[WHAT TO DO]
Retype the records exactly, including every line.

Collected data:
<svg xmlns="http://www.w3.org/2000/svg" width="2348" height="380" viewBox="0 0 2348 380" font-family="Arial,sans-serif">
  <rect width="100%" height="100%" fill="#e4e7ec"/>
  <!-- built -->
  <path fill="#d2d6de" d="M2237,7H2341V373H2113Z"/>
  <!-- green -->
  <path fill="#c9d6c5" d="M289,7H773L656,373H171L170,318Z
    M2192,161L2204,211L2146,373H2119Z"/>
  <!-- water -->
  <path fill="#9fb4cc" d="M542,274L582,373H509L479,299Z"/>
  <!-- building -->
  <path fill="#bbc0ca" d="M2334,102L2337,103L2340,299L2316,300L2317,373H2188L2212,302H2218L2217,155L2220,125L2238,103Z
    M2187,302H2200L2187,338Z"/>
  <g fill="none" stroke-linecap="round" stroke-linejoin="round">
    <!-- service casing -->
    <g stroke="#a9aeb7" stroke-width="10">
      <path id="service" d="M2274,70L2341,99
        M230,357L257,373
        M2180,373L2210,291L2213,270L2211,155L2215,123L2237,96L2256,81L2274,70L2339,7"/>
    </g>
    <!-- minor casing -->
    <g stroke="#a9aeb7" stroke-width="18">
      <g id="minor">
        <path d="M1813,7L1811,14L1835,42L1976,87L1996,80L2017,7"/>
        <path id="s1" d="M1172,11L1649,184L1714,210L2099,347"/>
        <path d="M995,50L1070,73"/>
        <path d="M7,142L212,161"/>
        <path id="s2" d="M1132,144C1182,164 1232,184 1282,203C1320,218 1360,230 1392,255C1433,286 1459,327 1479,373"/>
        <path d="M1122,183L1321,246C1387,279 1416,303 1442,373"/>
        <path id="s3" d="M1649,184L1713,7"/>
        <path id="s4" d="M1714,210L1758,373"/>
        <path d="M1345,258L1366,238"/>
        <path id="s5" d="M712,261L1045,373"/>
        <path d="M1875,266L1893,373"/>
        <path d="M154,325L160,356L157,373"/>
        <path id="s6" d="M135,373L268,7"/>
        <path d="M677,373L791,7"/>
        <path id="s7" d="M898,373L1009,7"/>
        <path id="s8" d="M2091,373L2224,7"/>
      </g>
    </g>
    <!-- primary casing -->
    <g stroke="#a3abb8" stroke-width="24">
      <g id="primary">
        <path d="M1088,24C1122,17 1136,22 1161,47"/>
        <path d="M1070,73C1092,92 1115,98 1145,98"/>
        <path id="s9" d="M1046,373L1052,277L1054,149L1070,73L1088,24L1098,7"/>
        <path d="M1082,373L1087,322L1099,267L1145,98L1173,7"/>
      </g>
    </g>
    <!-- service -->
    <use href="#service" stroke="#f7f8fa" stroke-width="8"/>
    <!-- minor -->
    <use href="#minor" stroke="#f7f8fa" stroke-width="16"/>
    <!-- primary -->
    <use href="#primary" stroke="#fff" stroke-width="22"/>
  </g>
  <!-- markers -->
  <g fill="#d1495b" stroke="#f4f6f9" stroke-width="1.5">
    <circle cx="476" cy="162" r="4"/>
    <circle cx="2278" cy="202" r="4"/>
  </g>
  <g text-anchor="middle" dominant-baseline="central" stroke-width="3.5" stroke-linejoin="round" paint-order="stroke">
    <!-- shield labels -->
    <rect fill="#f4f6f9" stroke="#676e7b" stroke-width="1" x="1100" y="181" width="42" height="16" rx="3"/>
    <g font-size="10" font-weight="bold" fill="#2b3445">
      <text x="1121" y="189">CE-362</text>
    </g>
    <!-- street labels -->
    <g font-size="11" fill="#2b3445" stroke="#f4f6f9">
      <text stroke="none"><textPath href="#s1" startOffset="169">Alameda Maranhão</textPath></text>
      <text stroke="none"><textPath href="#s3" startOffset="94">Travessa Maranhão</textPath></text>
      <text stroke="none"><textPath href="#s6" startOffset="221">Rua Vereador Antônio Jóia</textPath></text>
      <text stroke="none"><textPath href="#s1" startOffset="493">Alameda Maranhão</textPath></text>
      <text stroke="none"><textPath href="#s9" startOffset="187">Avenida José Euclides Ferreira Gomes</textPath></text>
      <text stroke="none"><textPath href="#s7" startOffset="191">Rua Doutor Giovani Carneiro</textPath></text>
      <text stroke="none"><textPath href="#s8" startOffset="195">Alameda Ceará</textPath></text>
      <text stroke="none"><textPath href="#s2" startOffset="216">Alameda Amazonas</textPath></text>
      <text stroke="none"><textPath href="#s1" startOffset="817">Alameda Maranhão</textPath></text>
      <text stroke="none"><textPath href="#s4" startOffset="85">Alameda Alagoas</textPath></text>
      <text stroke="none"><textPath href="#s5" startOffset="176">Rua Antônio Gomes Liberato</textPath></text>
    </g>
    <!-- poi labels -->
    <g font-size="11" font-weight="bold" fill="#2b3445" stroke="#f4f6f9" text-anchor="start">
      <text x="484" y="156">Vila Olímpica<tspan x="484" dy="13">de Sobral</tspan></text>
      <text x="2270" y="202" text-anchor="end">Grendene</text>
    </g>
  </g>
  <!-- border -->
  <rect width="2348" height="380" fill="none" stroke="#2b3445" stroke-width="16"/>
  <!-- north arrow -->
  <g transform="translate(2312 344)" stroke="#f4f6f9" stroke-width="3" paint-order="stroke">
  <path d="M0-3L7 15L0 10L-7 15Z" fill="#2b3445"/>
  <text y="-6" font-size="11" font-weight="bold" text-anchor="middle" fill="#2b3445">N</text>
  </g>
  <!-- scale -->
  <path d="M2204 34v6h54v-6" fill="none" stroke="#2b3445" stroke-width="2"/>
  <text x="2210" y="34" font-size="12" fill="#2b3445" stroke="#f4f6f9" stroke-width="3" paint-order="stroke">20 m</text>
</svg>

[SOLUTION TO THIS PROBLEM]
<svg xmlns="http://www.w3.org/2000/svg" width="2348" height="380" viewBox="0 0 2348 380" font-family="Arial,sans-serif">
  <rect width="100%" height="100%" fill="#e4e7ec"/>
  <!-- built -->
  <path fill="#d2d6de" d="M2237,7H2341V373H2113Z"/>
  <!-- green -->
  <path fill="#c9d6c5" d="M289,7H773L656,373H171L170,318Z
    M2192,161L2204,211L2146,373H2119Z"/>
  <!-- water -->
  <path fill="#9fb4cc" d="M542,274L582,373H509L479,299Z"/>
  <!-- building -->
  <path fill="#bbc0ca" d="M2334,102L2337,103L2340,299L2316,300L2317,373H2188L2212,302H2218L2217,155L2220,125L2238,103Z
    M2187,302H2200L2187,338Z"/>
  <g fill="none" stroke-linecap="round" stroke-linejoin="round">
    <!-- service casing -->
    <g stroke="#a9aeb7" stroke-width="10">
      <path id="service" d="M2274,70L2341,99
        M230,357L257,373
        M2180,373L2210,291L2213,270L2211,155L2215,123L2237,96L2256,81L2274,70L2339,7"/>
    </g>
    <!-- minor casing -->
    <g stroke="#a9aeb7" stroke-width="18">
      <g id="minor">
        <path d="M1813,7L1811,14L1835,42L1976,87L1996,80L2017,7"/>
        <path id="s1" d="M1172,11L1649,184L1714,210L2099,347"/>
        <path d="M995,50L1070,73"/>
        <path d="M7,142L212,161"/>
        <path id="s2" d="M1132,144C1182,164 1232,184 1282,203C1320,218 1360,230 1392,255C1433,286 1459,327 1479,373"/>
        <path d="M1122,183L1321,246C1387,279 1416,303 1442,373"/>
        <path id="s3" d="M1649,184L1713,7"/>
        <path id="s4" d="M1714,210L1758,373"/>
        <path d="M1345,258L1366,238"/>
        <path id="s5" d="M712,261L1045,373"/>
        <path d="M1875,266L1893,373"/>
        <path d="M154,325L160,356L157,373"/>
        <path id="s6" d="M135,373L268,7"/>
        <path d="M677,373L791,7"/>
        <path id="s7" d="M898,373L1009,7"/>
        <path id="s8" d="M2091,373L2224,7"/>
      </g>
    </g>
    <!-- primary casing -->
    <g stroke="#a3abb8" stroke-width="24">
      <g id="primary">
        <path d="M1088,24C1122,17 1136,22 1161,47"/>
        <path d="M1070,73C1092,92 1115,98 1145,98"/>
        <path id="s9" d="M1046,373L1052,277L1054,149L1070,73L1088,24L1098,7"/>
        <path d="M1082,373L1087,322L1099,267L1145,98L1173,7"/>
      </g>
    </g>
    <!-- service -->
    <use href="#service" stroke="#f7f8fa" stroke-width="8"/>
    <!-- minor -->
    <use href="#minor" stroke="#f7f8fa" stroke-width="16"/>
    <!-- primary -->
    <use href="#primary" stroke="#fff" stroke-width="22"/>
  </g>
  <!-- markers -->
  <g fill="#d1495b" stroke="#f4f6f9" stroke-width="1.5">
    <circle cx="476" cy="162" r="4"/>
    <circle cx="2278" cy="202" r="4"/>
  </g>
  <g text-anchor="middle" dominant-baseline="central" stroke-width="3.5" stroke-linejoin="round" paint-order="stroke">
    <!-- shield labels -->
    <rect fill="#f4f6f9" stroke="#676e7b" stroke-width="1" x="1100" y="181" width="42" height="16" rx="3"/>
    <g font-size="10" font-weight="bold" fill="#2b3445">
      <text x="1121" y="189">CE-362</text>
    </g>
    <!-- street labels -->
    <g font-size="11" fill="#2b3445" stroke="#f4f6f9">
      <text stroke="none"><textPath href="#s1" startOffset="169">Alameda Maranhão</textPath></text>
      <text stroke="none"><textPath href="#s3" startOffset="94">Travessa Maranhão</textPath></text>
      <text stroke="none"><textPath href="#s6" startOffset="221">Rua Vereador Antônio Jóia</textPath></text>
      <text stroke="none"><textPath href="#s1" startOffset="493">Alameda Maranhão</textPath></text>
      <text stroke="none"><textPath href="#s9" startOffset="187">Avenida José Euclides Ferreira Gomes</textPath></text>
      <text stroke="none"><textPath href="#s7" startOffset="191">Rua Doutor Giovani Carneiro</textPath></text>
      <text stroke="none"><textPath href="#s8" startOffset="195">Alameda Ceará</textPath></text>
      <text stroke="none"><textPath href="#s2" startOffset="216">Alameda Amazonas</textPath></text>
      <text stroke="none"><textPath href="#s1" startOffset="817">Alameda Maranhão</textPath></text>
      <text stroke="none"><textPath href="#s4" startOffset="85">Alameda Alagoas</textPath></text>
      <text stroke="none"><textPath href="#s5" startOffset="176">Rua Antônio Gomes Liberato</textPath></text>
    </g>
    <!-- poi labels -->
    <g font-size="11" font-weight="bold" fill="#2b3445" stroke="#f4f6f9" text-anchor="start">
      <text x="484" y="156">Vila Olímpica<tspan x="484" dy="13">de Sobral</tspan></text>
      <text x="2270" y="202" text-anchor="end">Grendene</text>
    </g>
  </g>
  <!-- border -->
  <rect width="2348" height="380" fill="none" stroke="#2b3445" stroke-width="16"/>
  <!-- north arrow -->
  <g transform="translate(2312 344)" stroke="#f4f6f9" stroke-width="3" paint-order="stroke">
  <path d="M0-3L7 15L0 10L-7 15Z" fill="#2b3445"/>
  <text y="-6" font-size="11" font-weight="bold" text-anchor="middle" fill="#2b3445">N</text>
  </g>
  <!-- scale -->
  <path d="M2204 34v6h54v-6" fill="none" stroke="#2b3445" stroke-width="2"/>
  <text x="2210" y="34" font-size="12" fill="#2b3445" stroke="#f4f6f9" stroke-width="3" paint-order="stroke">20 m</text>
</svg>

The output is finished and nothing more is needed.